No wonder Shubham has transformed into a self-assured campaigner, which was reflected in his impeccable accent when he addressed the press conference at the Delhi Golf Club after he returned from the US tournaments.

“Life has changed dramatically due to Shubham and the golf,” says Anjana. “We never imagined that such a life can also be lived.”

With 130 titles under his belt on the Indian and international circuits, Shubham has been India’s number 1 in the D-category (under 11).

Shubham at his village home in Haryana 


He says, “This win means a lot to me, my father, my coach and the Golf Foundation. All the credit goes to my family, Delhi Golf Club, the Golf Foundation, my coach Nonita Lall Qureshi and Amit Luthra Sir, who gave me all the support I needed. I have to work harder now.”

The junior golfer, who likes to read, chase basketballs and watch his idols Seve Ballesteros, Gary Player and Tiger Woods on YouTube, has great admiration for Dr APJ Abdul Kalam as well.

“Dr Kalam’s quotation: ‘A dream is not that which you see while sleeping, it is something that does not let you sleep’, motivated me before the second game in Las Vegas (at the World Stars of Junior Golf Championship),” he says.
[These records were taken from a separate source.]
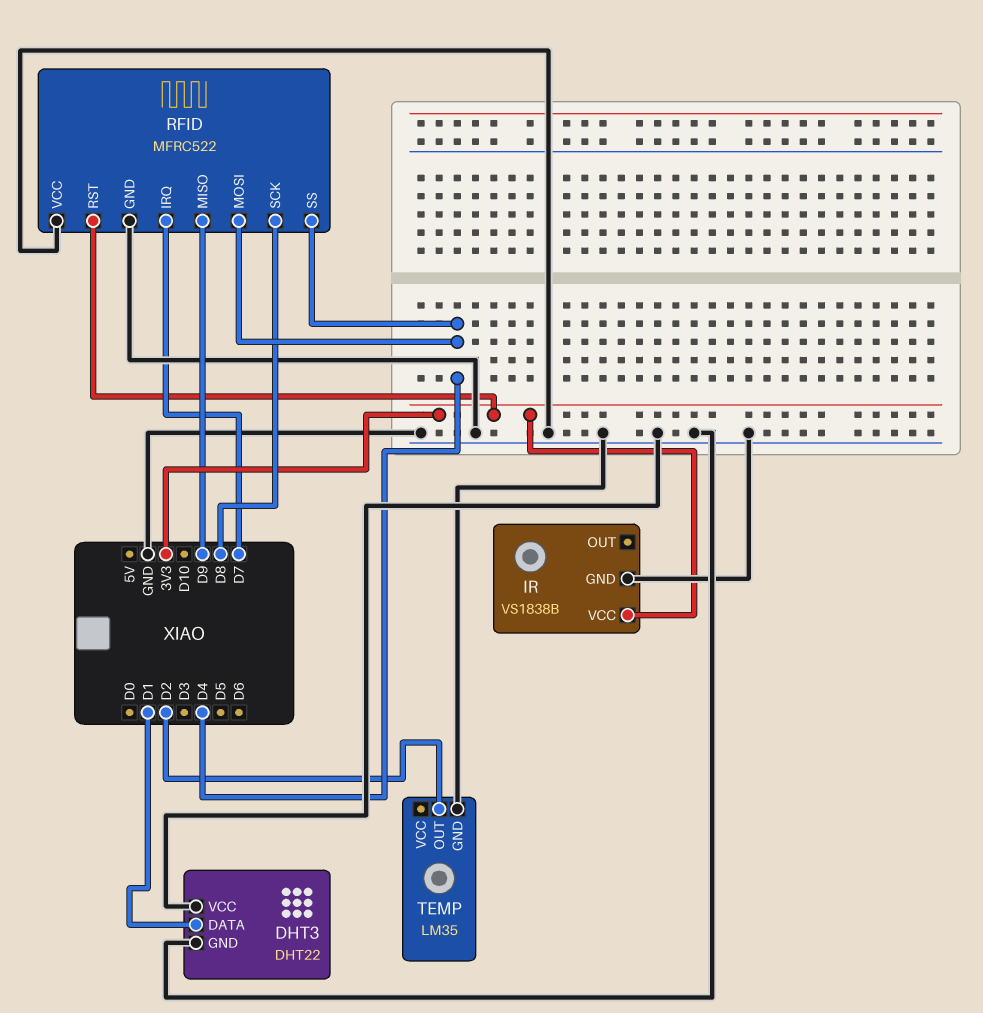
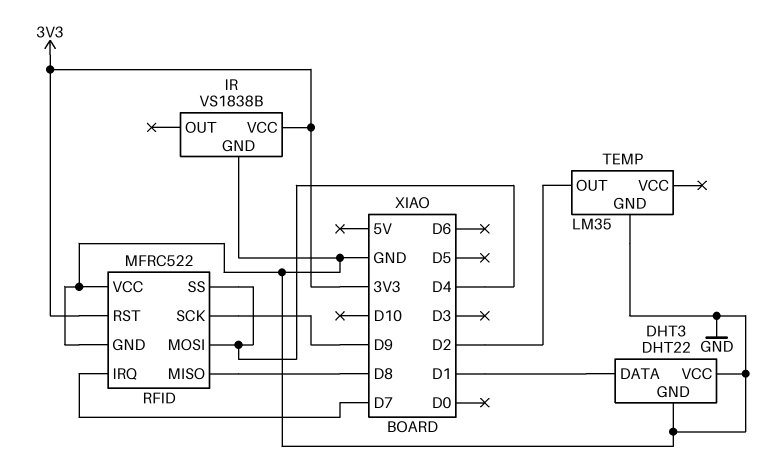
RFID pin MISO: D9 -> D8
RFID pin SCK: D8 -> D9

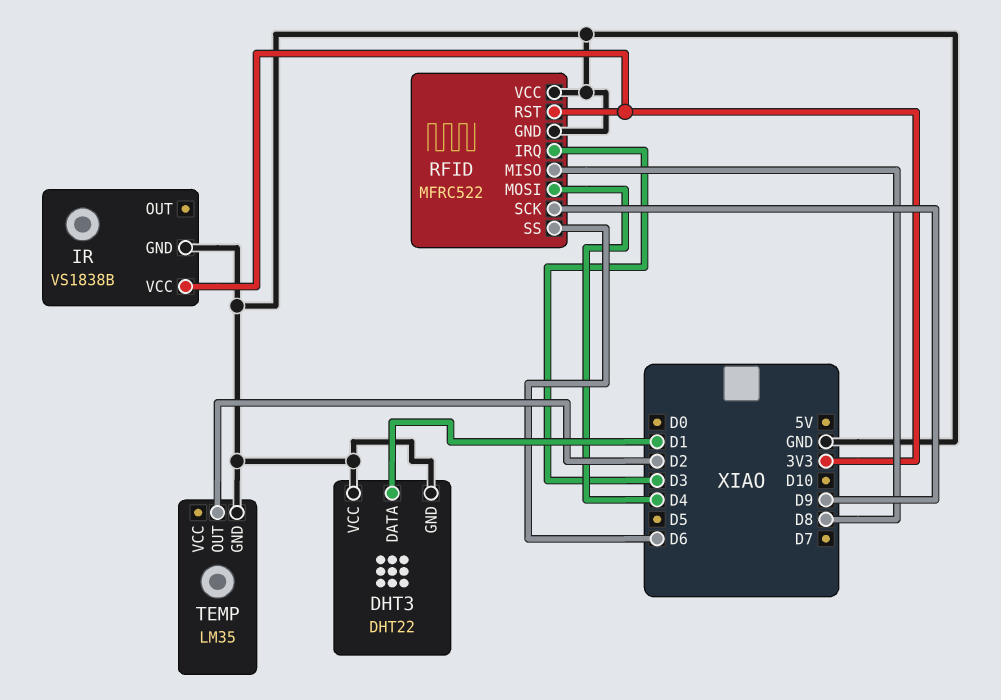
RFID pin IRQ: D7 -> D3
RFID pin SS: D4 -> D6

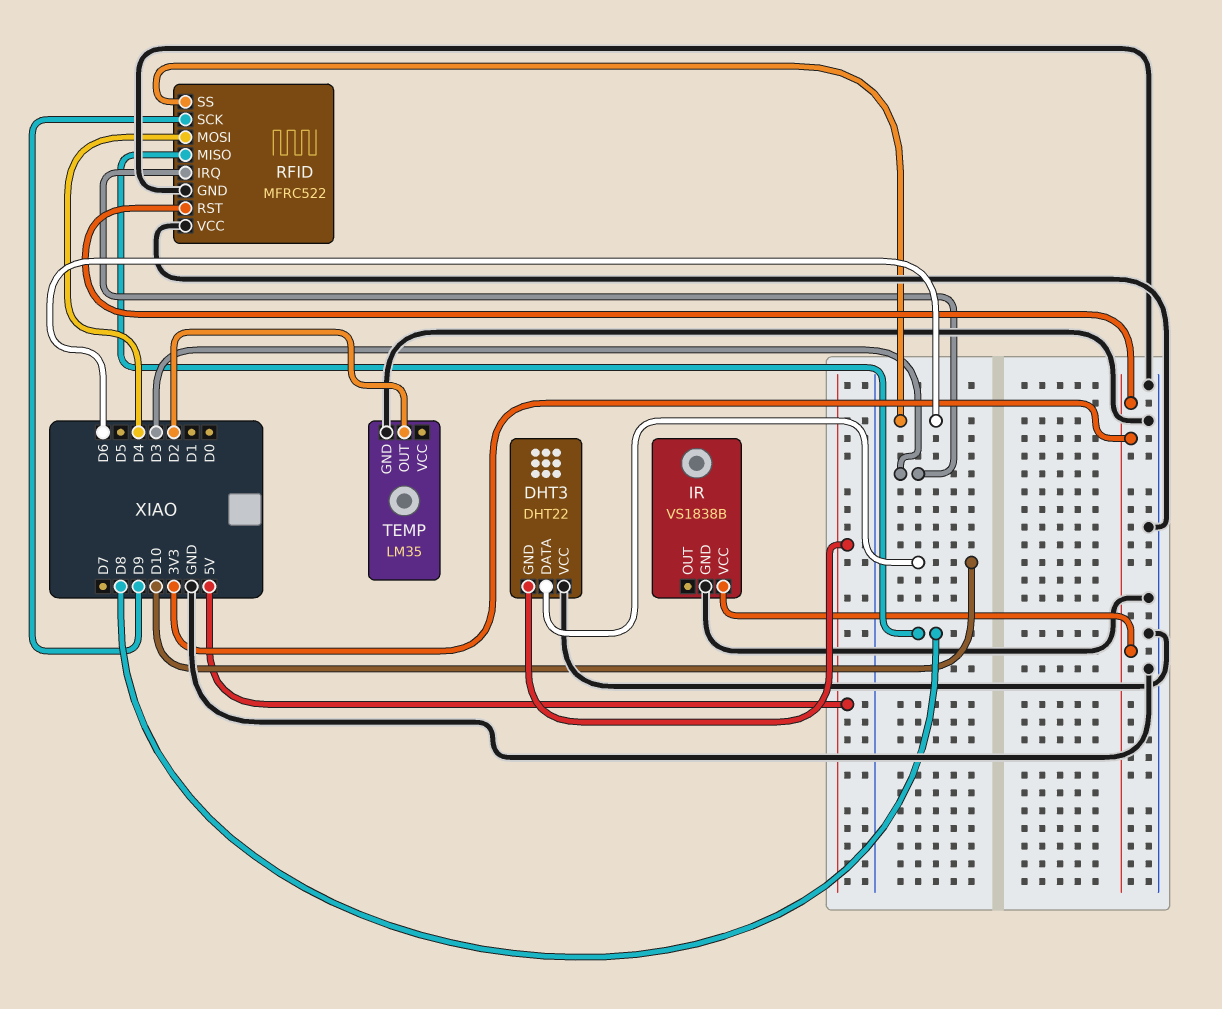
DHT3 pin DATA: D1 -> D10
DHT3 pin GND: GND -> 5V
Playing as an amateur golfer, there is no prize money involved, but the stakes will be higher 8 years down, when he plays professional tournaments.

“We are taking baby steps to prepare him for PGA (Professional Golfers Association) Tournaments about 8 years from now,” says Nonita, who quit the Golf Foundation in 2014, but continues to coach and mentor Shubham without charging a fee.

It’s time for wrap-up. Tomorrow is another day, a day closer to the not-so-distant dream. Shubham will start it at 8 am for school. Right after school, he will go to the Delhi Golf Club course at 2:30 pm for practice.

The father, as always, will be at his side.